Alertika is a tool for alerting based on patterns of interest from data collected by Cloudwatch logs.
Alertika works by executing LogInsights queries against cloudwatch log groups and sending an SNS notification if a match is found. It keeps an in-memory database where it tracks rules that are in Alert mode and sends a recovery notification when the rule no longer matches.
Simply run make in the root folder:
make
The resulting binary will be stored in bin/alertika Current version does not support multiple aws accounts, so you need to run multiple versions of it for every account you want to monitor. Cwlogs-alert will inherit your aws configuration, so before your run it you need to specify which aws profile it will use:
export AWS_PROFILE=my-profile
The following invocation can be used to run alertika after compiling it:
$bin/alertika -config examples/config.toml
Configuration file contains 2 major sections general, and rules.
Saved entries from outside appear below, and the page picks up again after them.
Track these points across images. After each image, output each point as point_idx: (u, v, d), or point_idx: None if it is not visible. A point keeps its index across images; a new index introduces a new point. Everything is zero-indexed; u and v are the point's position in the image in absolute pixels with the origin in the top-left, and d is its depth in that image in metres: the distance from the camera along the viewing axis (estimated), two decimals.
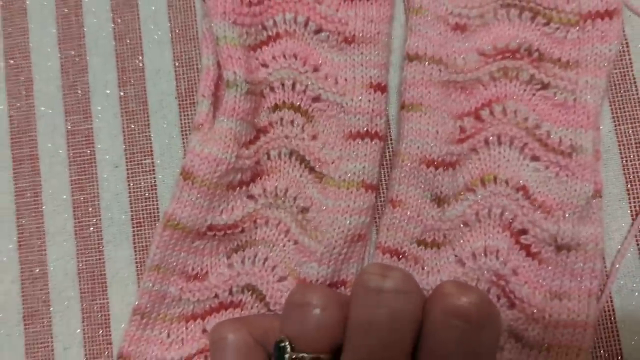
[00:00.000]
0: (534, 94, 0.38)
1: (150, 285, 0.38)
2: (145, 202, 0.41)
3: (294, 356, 0.30)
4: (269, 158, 0.40)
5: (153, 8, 0.43)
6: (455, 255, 0.38)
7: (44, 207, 0.41)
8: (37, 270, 0.41)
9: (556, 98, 0.38)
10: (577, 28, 0.38)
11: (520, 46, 0.38)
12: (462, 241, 0.38)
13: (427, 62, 0.38)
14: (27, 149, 0.42)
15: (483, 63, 0.39)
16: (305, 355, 0.30)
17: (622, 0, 0.38)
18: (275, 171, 0.40)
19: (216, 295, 0.38)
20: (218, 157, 0.38)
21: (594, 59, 0.37)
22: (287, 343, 0.31)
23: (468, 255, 0.37)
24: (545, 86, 0.38)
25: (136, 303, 0.38)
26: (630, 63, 0.39)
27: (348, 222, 0.38)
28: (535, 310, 0.36)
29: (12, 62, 0.43)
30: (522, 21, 0.39)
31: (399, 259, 0.38)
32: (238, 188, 0.39)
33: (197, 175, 0.38)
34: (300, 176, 0.39)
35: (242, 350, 0.32)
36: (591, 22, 0.38)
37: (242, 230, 0.39)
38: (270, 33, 0.41)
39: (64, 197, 0.41)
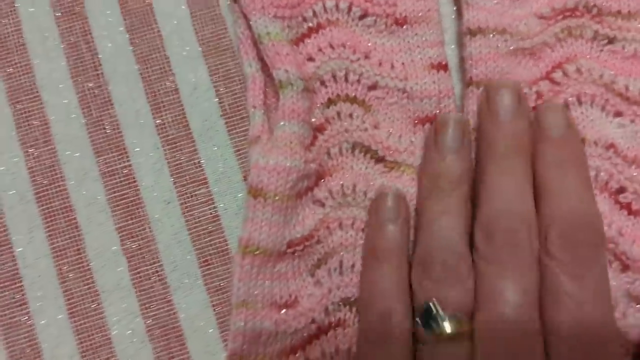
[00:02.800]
0: (601, 50, 0.37)
1: (242, 324, 0.33)
2: (210, 236, 0.36)
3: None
4: (329, 157, 0.36)
5: (175, 22, 0.38)
6: None
7: (91, 263, 0.36)
8: (97, 337, 0.35)
9: (625, 50, 0.37)
10: None
11: (577, 4, 0.37)
12: None
13: (491, 35, 0.36)
14: (57, 202, 0.36)
15: (545, 26, 0.37)
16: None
17: None
18: (338, 169, 0.36)
19: (313, 320, 0.35)
20: (287, 165, 0.34)
21: None
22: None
23: None
24: (611, 40, 0.37)
25: (230, 348, 0.33)
26: None
27: None
28: None
29: (19, 106, 0.37)
30: None
31: None
32: (304, 196, 0.36)
33: (268, 190, 0.34)
34: (366, 168, 0.37)
35: None
36: None
37: (318, 241, 0.35)
38: (311, 24, 0.37)
39: (114, 248, 0.36)
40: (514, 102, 0.34)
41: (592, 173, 0.36)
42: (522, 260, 0.31)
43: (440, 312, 0.31)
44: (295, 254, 0.35)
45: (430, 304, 0.31)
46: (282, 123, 0.35)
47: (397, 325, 0.31)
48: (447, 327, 0.30)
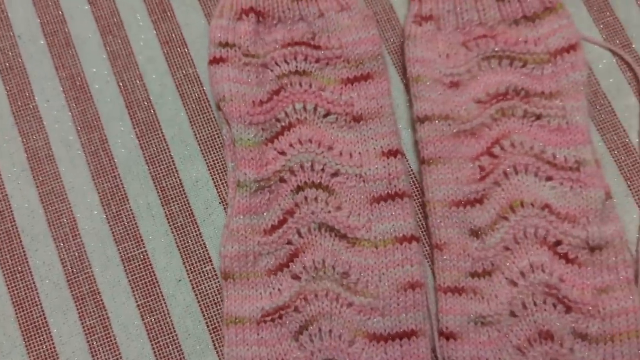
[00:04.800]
0: (531, 125, 0.44)
1: None
2: (217, 306, 0.43)
3: None
4: (300, 236, 0.43)
5: (178, 128, 0.46)
6: (506, 278, 0.42)
7: (117, 338, 0.42)
8: None
9: (551, 125, 0.44)
10: (550, 64, 0.45)
11: (507, 88, 0.45)
12: (508, 264, 0.42)
13: (436, 121, 0.44)
14: (85, 287, 0.43)
15: (482, 109, 0.45)
16: None
17: (579, 35, 0.45)
18: (309, 246, 0.43)
19: None
20: (241, 251, 0.42)
21: (572, 86, 0.44)
22: None
23: (518, 275, 0.42)
24: (538, 117, 0.44)
25: None
26: (597, 81, 0.47)
27: (394, 273, 0.42)
28: (589, 308, 0.41)
29: (50, 207, 0.44)
30: (502, 68, 0.45)
31: (460, 295, 0.42)
32: (279, 271, 0.42)
33: (234, 272, 0.42)
34: (333, 245, 0.43)
35: None
36: (560, 57, 0.45)
37: (297, 310, 0.41)
38: (283, 124, 0.45)
39: (135, 323, 0.42)
40: None
41: (532, 230, 0.42)
42: None
43: None
44: (275, 322, 0.41)
45: None
46: (235, 218, 0.42)
47: None
48: None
The format is toml.
run_interval = "60s"
# golang text/template
sns_message_template = """
Rule {{.Rule.Name }} changed status to {{.State}}
At least {{ .Rule.NumEvents }} match(es) occured in the last {{ .Rule.Timeframe }}
Query:
{{ .Rule.Query }}
Result:
{{ .Result }}
"""
- run_interval - a string representing how long to wait before the query cycles (defaults to 60s ).
- template - a golang text/template that is used to render the message that will be send.
[rules]
# A timeframe string is a sequence of decimal numbers, each with optional fraction and a unit suffix, such as "300ms" or "2h45m".
# Valid time units are "ns", "us" (or "µs"), "ms", "s", "m", "h".
[rules.1]
name = "appAlpha exceptions"
log_group = "/aws/containerinsights/my-kubernetes-cluster/application"
num_events = 1
timeframe = "5m"
query = """
fields @message
| filter @message like /Exception/ and `kubernetes.labels.app_kubernetes_io/name` like 'appAlpha'
and `kubernetes.namespace_name` == 'production'
"""
sns_topic = "arn:aws:sns:us-west-2:1234565789:alerts"
[rules.2]
name = "appBravo exceptions"
log_group = "/aws/containerinsights/my-kubernetes-cluster/application"
num_events = 1
timeframe = "5m"
query = """
fields @message
| filter @message like /Exception/ and `kubernetes.labels.app_kubernetes_io/name` like 'appBravo'
and `kubernetes.namespace_name` == 'production'
"""
sns_topic = "arn:aws:sns:us-west-2:1234565789:alerts"
[rules.3]
name = "appCharlie exceptions"
log_group = "/aws/containerinsights/my-kubernetes-cluster/application"
num_events = 1
timeframe = "5m"
query = """
fields @message
| filter @message like /Exception/ and `kubernetes.labels.app_kubernetes_io/name` like 'appCharlie'
and `kubernetes.namespace_name` == 'production'
"""
sns_topic = "arn:aws:sns:us-west-2:1234565789:alerts"
[rule.X]
......
- name - Name of the rule
- log_group - the cloudwatchlogs log group that contains the log streams we would like to search in
- num_events - the minimum number of events our query should produce to trigger the alert
- timeframe - how long back in time we want to search (Valid time units are "ns", "us" (or "µs"), "ms", "s", "m", "h")
- query - cloudwatchlog insights query to execute (use the CloudWatch Logs Insights console to validate the query)
- sns_topic - an aws sns topic to send the notification